Bert Middel

Dat SOTO-onderzoek naar de opvang van oorlogsslachtoffers leidt slechts tot onheil en narigheid, heeft Gerard Mulder meerdere malen in dit blad verkondigd. Maar het eindrapport, De Meelstreep, is in de kritiek inmiddels hartelijk toegejuicht. En de regering bleek destijds minder weerzinwekkend te hebben opgetreden dan we dachten. De Stichting '40-'45 en verwante clubs van oorlogsslachtoffers zijn niet in toorn ontstoken, althans niet in het openbaar. De rust keerde weer, onheil en narigheid bereikten ons van heel andere kanten, maar gelukkig is daar Bert Middel.

Wilhelmina passeer 'meelstreep' Foto: Nat. Archief - Wilhelmina passeert 'meelstreep' 1945
Bert Middel is politicus.

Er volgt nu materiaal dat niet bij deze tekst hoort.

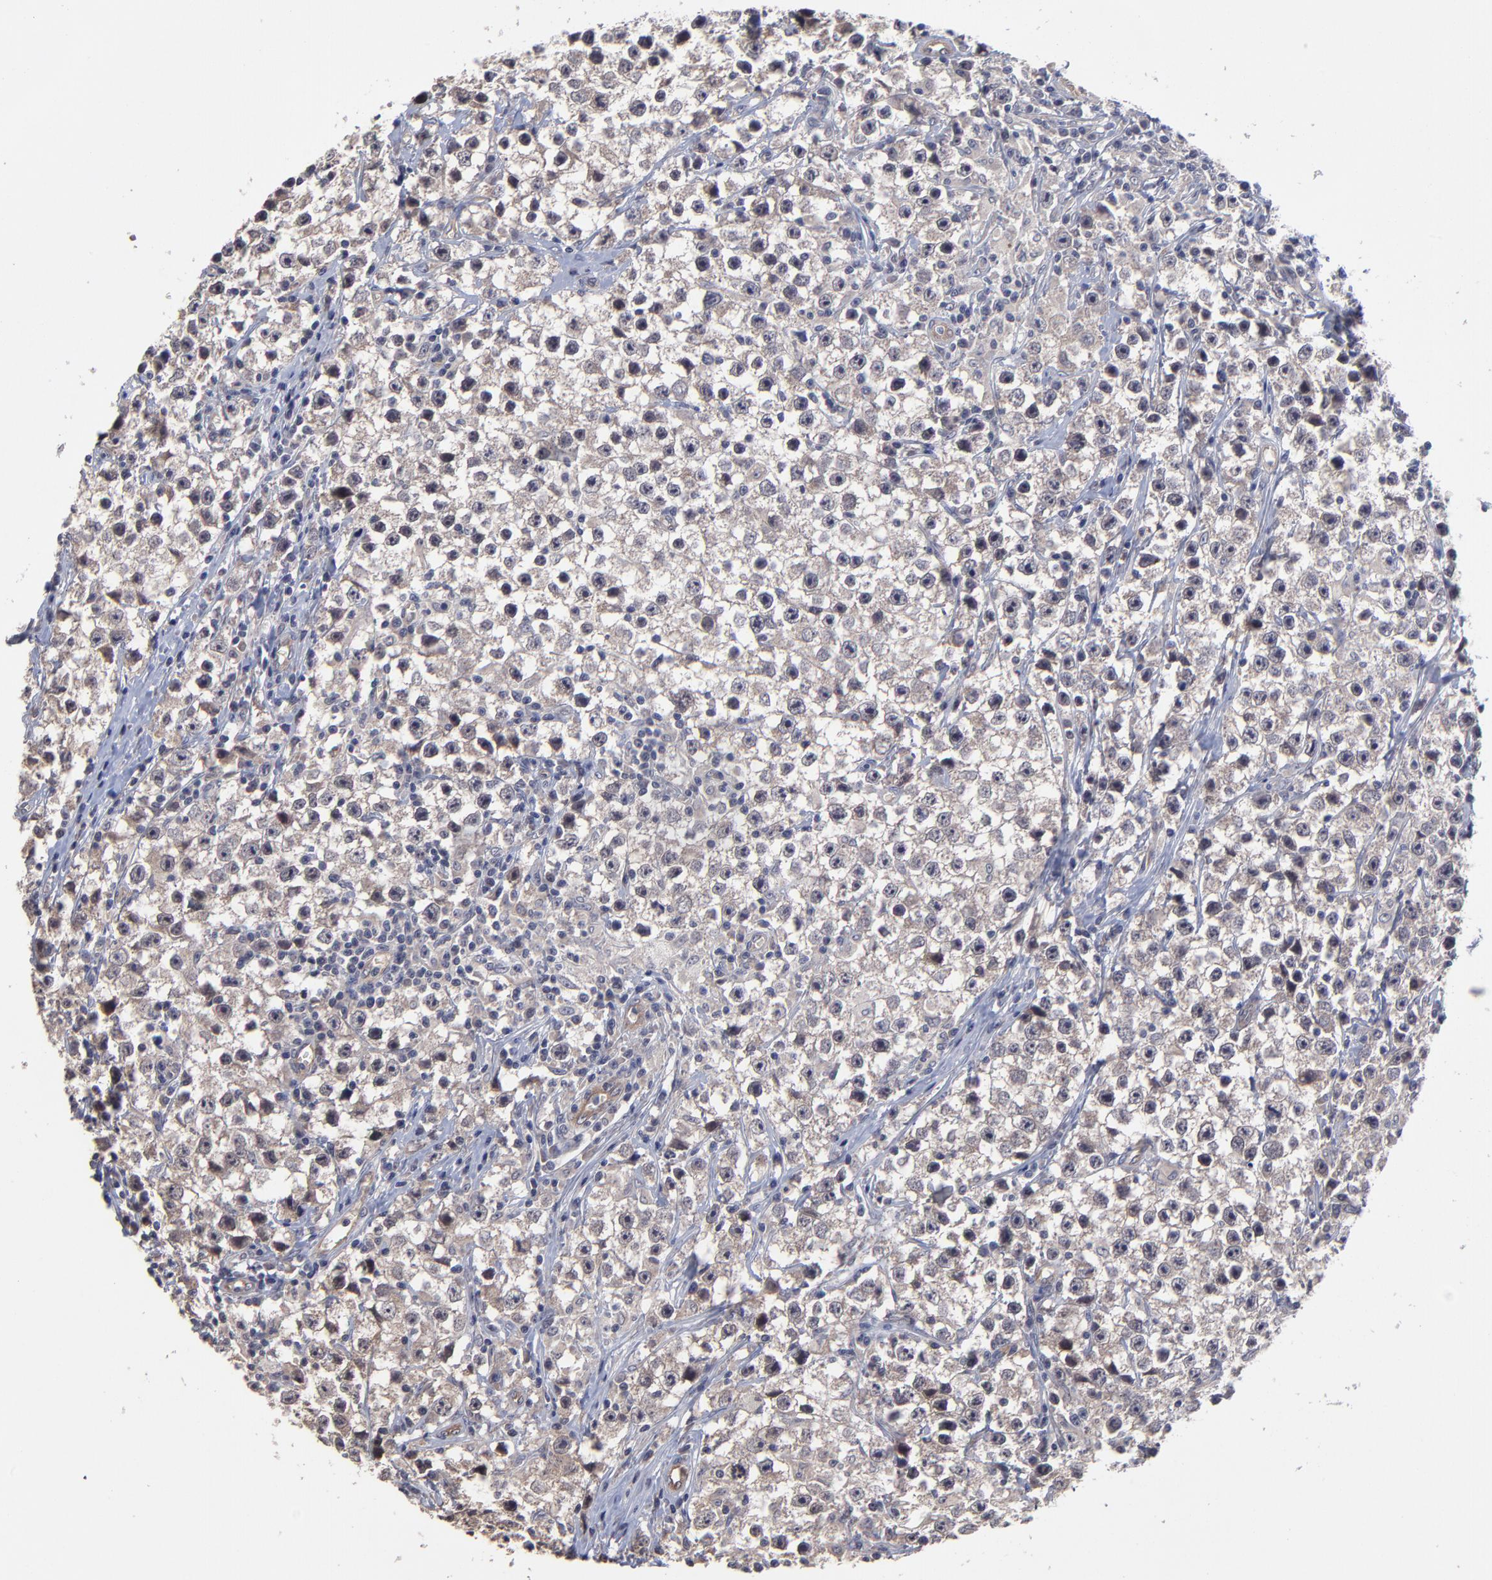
{"staining": {"intensity": "weak", "quantity": "<25%", "location": "cytoplasmic/membranous"}, "tissue": "testis cancer", "cell_type": "Tumor cells", "image_type": "cancer", "snomed": [{"axis": "morphology", "description": "Seminoma, NOS"}, {"axis": "topography", "description": "Testis"}], "caption": "Image shows no protein positivity in tumor cells of testis cancer (seminoma) tissue.", "gene": "ZNF780B", "patient": {"sex": "male", "age": 35}}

Hij had één grote, bizarre politieke ambitie: gedeputeerde worden van de provincie Drenthe. Merkwaardig genoeg waren er kapers op de kust. Inmiddels is hij al twaalf jaar Kamerlid voor de PvdA. Wij kennen hem als degelijk links. Hij droomt nog wel eens van een Volksfront-regering, zei hij drie jaar geleden tegen HP/De Tijd. Zo'n linkse meerderheid - `wat zou het verdomme hartstikke mooi zijn'. Over het homohuwelijk was hij minder te spreken: `Is dit een bijdrage aan de klassenstrijd? Wordt de klassenvijand hiermee een vernietigende slag toegebracht?' Ik denk dat dat ironie was, maar helemaal zeker ben ik daar niet van, want Middel heeft ook serieus voorgesteld kaatsen en fierljeppen tot olympische sporten te verheffen.

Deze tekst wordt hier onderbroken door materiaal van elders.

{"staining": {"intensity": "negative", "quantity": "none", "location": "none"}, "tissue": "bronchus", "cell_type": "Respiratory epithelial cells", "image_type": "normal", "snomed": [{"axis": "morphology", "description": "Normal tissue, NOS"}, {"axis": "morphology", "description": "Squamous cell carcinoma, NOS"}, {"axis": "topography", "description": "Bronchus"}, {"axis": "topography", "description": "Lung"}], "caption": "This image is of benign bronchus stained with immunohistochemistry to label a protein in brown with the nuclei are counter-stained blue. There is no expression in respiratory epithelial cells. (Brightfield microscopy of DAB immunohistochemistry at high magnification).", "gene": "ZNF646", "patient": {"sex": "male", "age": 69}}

Daarbij is Middel woordvoerder Asielbeleid van zijn partij, en namens de hele Kamer spreekt hij over de verzetspensioenen. Ooit is namelijk afgesproken dat deze materie dermate gevoelig ligt dat die niet ten prooi mag vallen aan partijpolitiek. De Kamer heeft ook diepmenselijke trekjes.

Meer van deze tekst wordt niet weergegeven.